Lula elegeu Bolsonaro. Ao manter aceso o fogo da sua candidatura a presidente até o último momento, mesmo que desde o primeiro momento soubesse que não iria concorrer, Lula alimentou o antipetismo como se fosse seu gato de estimação. Cada pesquisa favorável ao PT, cada manifestação de artista nas emissoras de TV, cada tuíte de Gleisi e Lindberg, cada texto de sociólogo no Facebook serviu de ração a esse gatinho, que, de tanto se cevar, virou tigre.
A negação feroz de seus erros, o discurso do golpe, os gritos de Lula livre, essa estratégia manteve o PT pulsante no peito dos seus militantes e foi ela que jogou para o outro lado parte da sociedade brasileira. Foi essa espécie de ameaça constante, repetitiva, incessante praticada por grande parte da intelectualidade brasileira que fez a oposição radical borbulhar como azeite fervente. A Terceira Lei de Newton, de ação e reação, se cumpriu: a resposta ao sectarismo do PT foi igualmente sectária, ou até mais.
O antipetismo só existirá se existir petismo. Logo, foi o petismo que criou uma ultradireita apaixonada, pouco racional, às vezes alucinada. Os métodos são os mesmos. Os comportamentos, idênticos. Bolsonaro é o “mito”, tanto quanto Lula era “o maior líder popular que este país já teve”. O filósofo esbravejante do PT era Marilena Chauí; o do bolsonarismo é Olavo de Carvalho. Ambas as facções se acham perseguidas pela imprensa. Ambas elegeram a Globo como vilã. O bolsonarismo usa as redes sociais como o petismo usava os seus blogueiros.
Os dois necessitam desesperadamente de inimigos para sobreviver. O inimigo do PT é a elite. O inimigo do bolsonarismo é o PT. A “elite pérfida”, como uma vez definiu Lula, justificava o PT, como o PT justifica o bolsonarismo.
O problema é que, agora, o inimigo do bolsonarismo está tonto. Com o PT perplexo e cambaleante, sem saber bem como reagir, os bolsonaristas estão procurando razões para se manter em luta. E é nesse afã que coisas bem ruins podem acabar acontecendo com o Brasil.
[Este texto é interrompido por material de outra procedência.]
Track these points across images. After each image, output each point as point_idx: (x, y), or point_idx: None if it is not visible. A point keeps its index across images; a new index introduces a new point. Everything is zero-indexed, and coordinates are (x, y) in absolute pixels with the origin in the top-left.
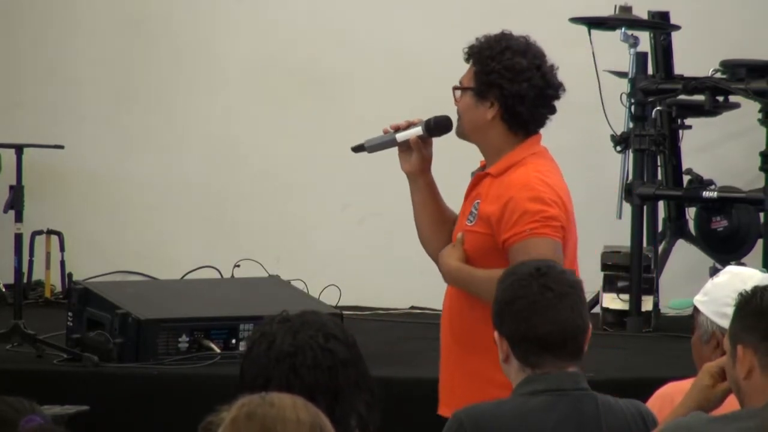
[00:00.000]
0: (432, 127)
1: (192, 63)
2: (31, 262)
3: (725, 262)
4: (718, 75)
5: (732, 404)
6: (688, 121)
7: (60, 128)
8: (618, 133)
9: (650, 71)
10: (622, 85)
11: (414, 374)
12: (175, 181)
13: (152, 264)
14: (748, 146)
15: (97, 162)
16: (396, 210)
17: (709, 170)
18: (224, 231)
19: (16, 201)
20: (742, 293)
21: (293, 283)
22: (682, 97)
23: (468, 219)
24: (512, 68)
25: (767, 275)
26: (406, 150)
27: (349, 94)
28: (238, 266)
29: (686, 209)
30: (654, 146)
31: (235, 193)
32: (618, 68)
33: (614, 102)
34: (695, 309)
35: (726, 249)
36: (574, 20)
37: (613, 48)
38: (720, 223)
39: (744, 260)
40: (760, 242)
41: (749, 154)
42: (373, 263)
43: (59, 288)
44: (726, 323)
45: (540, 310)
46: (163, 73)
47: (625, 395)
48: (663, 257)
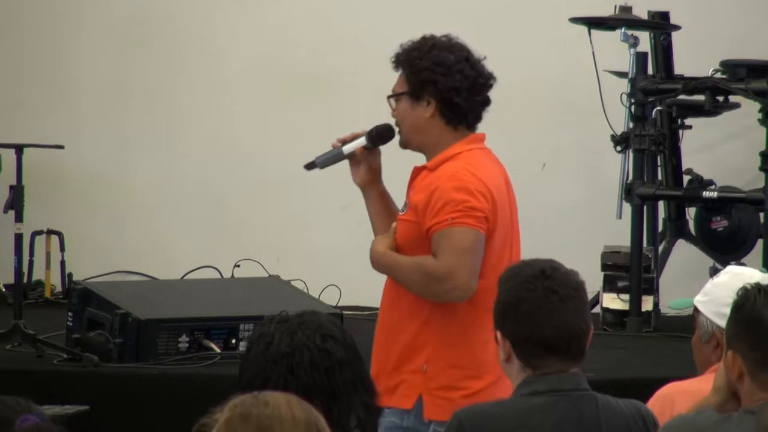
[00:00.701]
0: (375, 137)
1: (192, 63)
2: (31, 262)
3: (725, 262)
4: (718, 75)
5: None
6: (688, 121)
7: (60, 128)
8: (618, 133)
9: (650, 71)
10: (622, 85)
11: None
12: (175, 181)
13: (152, 264)
14: (748, 146)
15: (97, 162)
16: None
17: (709, 170)
18: (224, 231)
19: (16, 201)
20: (738, 293)
21: (293, 283)
22: (682, 97)
23: (401, 209)
24: (442, 63)
25: (767, 275)
26: (356, 162)
27: (350, 94)
28: (238, 266)
29: (686, 209)
30: (654, 146)
31: (235, 193)
32: (618, 68)
33: (614, 102)
34: (695, 309)
35: (726, 249)
36: (574, 20)
37: (613, 48)
38: (720, 223)
39: (744, 260)
40: (760, 242)
41: (749, 154)
42: None
43: (59, 288)
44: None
45: (544, 313)
46: (164, 73)
47: (625, 395)
48: (663, 257)
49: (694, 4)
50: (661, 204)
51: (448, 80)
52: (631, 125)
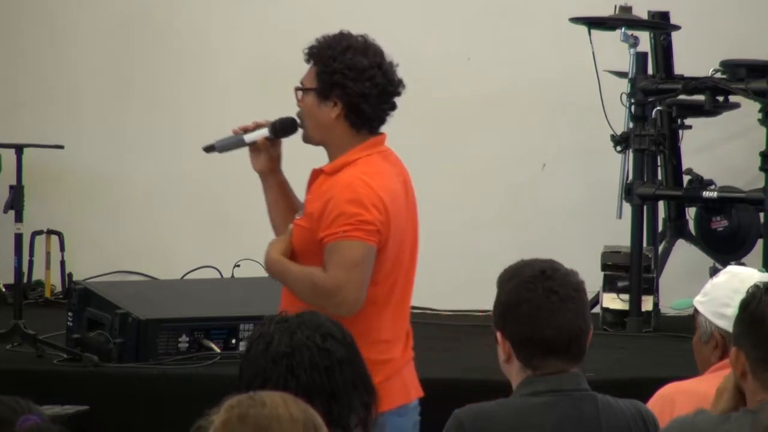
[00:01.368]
0: (278, 129)
1: (192, 63)
2: (31, 262)
3: (725, 262)
4: (718, 75)
5: None
6: (688, 121)
7: (60, 128)
8: (618, 133)
9: (650, 71)
10: (622, 85)
11: None
12: (175, 181)
13: (152, 264)
14: (748, 146)
15: (97, 162)
16: None
17: (709, 170)
18: (224, 231)
19: (16, 201)
20: (747, 292)
21: None
22: (682, 97)
23: (298, 213)
24: (354, 67)
25: (766, 275)
26: (256, 150)
27: None
28: (238, 266)
29: (686, 209)
30: (654, 146)
31: (235, 193)
32: (618, 68)
33: (614, 102)
34: (695, 309)
35: (726, 249)
36: (574, 20)
37: (613, 48)
38: (720, 223)
39: (744, 260)
40: (760, 242)
41: (749, 154)
42: None
43: (59, 288)
44: (724, 323)
45: (545, 314)
46: (163, 74)
47: (625, 395)
48: (663, 257)
49: (694, 4)
50: (661, 204)
51: (358, 86)
52: (631, 125)
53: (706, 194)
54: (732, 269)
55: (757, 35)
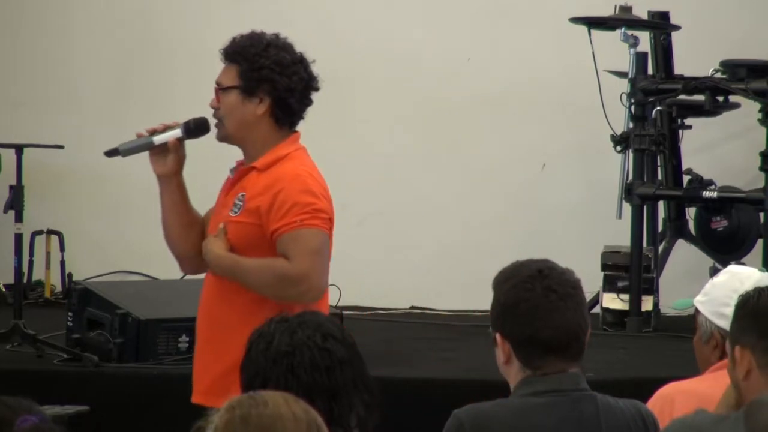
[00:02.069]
0: (192, 129)
1: (192, 63)
2: (31, 262)
3: (725, 262)
4: (718, 75)
5: None
6: (688, 121)
7: (60, 128)
8: (618, 133)
9: (650, 71)
10: (622, 85)
11: (414, 374)
12: None
13: (152, 264)
14: (748, 146)
15: (97, 162)
16: (396, 210)
17: (709, 170)
18: None
19: (16, 201)
20: (742, 294)
21: None
22: (682, 97)
23: (232, 210)
24: (281, 63)
25: (766, 275)
26: (159, 153)
27: (349, 95)
28: None
29: (686, 209)
30: (654, 146)
31: None
32: (618, 68)
33: (614, 102)
34: (695, 309)
35: (726, 249)
36: (574, 20)
37: (613, 48)
38: (720, 223)
39: (744, 260)
40: (760, 242)
41: (749, 154)
42: (373, 263)
43: (59, 288)
44: (723, 323)
45: (544, 313)
46: (163, 74)
47: (625, 395)
48: (663, 257)
49: (694, 4)
50: (661, 204)
51: (284, 80)
52: (631, 125)
53: (706, 194)
54: (732, 269)
55: (757, 35)
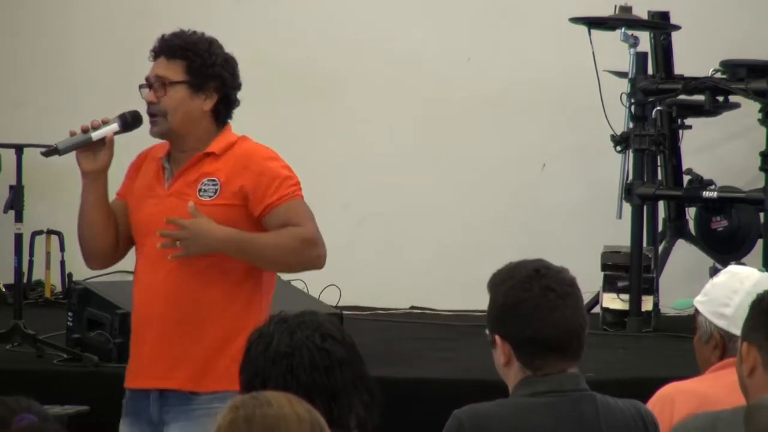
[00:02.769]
0: (129, 122)
1: None
2: (31, 262)
3: (725, 262)
4: (718, 75)
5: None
6: (688, 121)
7: (60, 128)
8: (618, 133)
9: (650, 71)
10: (622, 85)
11: (414, 374)
12: None
13: None
14: (748, 146)
15: None
16: (396, 210)
17: (709, 170)
18: None
19: (16, 201)
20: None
21: (293, 283)
22: (682, 97)
23: (201, 195)
24: (228, 60)
25: (766, 275)
26: (89, 149)
27: (349, 95)
28: None
29: (686, 209)
30: (654, 146)
31: None
32: (618, 68)
33: (614, 102)
34: (695, 309)
35: (726, 249)
36: (574, 20)
37: (613, 48)
38: (720, 223)
39: (744, 260)
40: (760, 242)
41: (749, 154)
42: (373, 263)
43: (59, 288)
44: (723, 323)
45: (544, 312)
46: None
47: (625, 395)
48: (663, 257)
49: (694, 4)
50: (661, 204)
51: (231, 77)
52: (631, 125)
53: (706, 194)
54: (732, 269)
55: (757, 35)
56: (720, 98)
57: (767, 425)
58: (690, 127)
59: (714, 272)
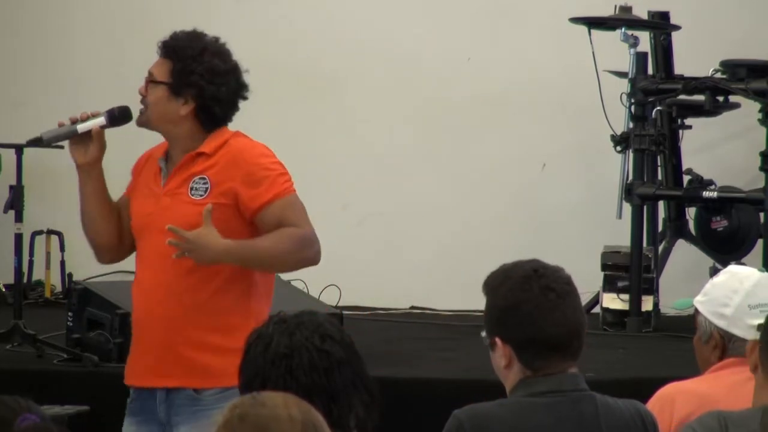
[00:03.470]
0: (117, 117)
1: None
2: (31, 262)
3: (725, 262)
4: (718, 75)
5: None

Há causas humanitárias que vêm se tornando alvos do bolsonarismo como se fossem bandeiras do PT. A igualdade de gêneros, o combate ao racismo e à homofobia, os direitos humanos, a proteção da Amazônia, a valorização da fiscalização ambiental, o apoio à cultura, tudo isso é importante e nada disso é de direita ou de esquerda. Nada disso é ideológico. O antipetismo venceu as eleições, sim, mas pelos erros do PT, não por seus acertos. Entender que causas humanitárias são um bem em si não é ser a favor da esquerda. É ser a favor da humanidade.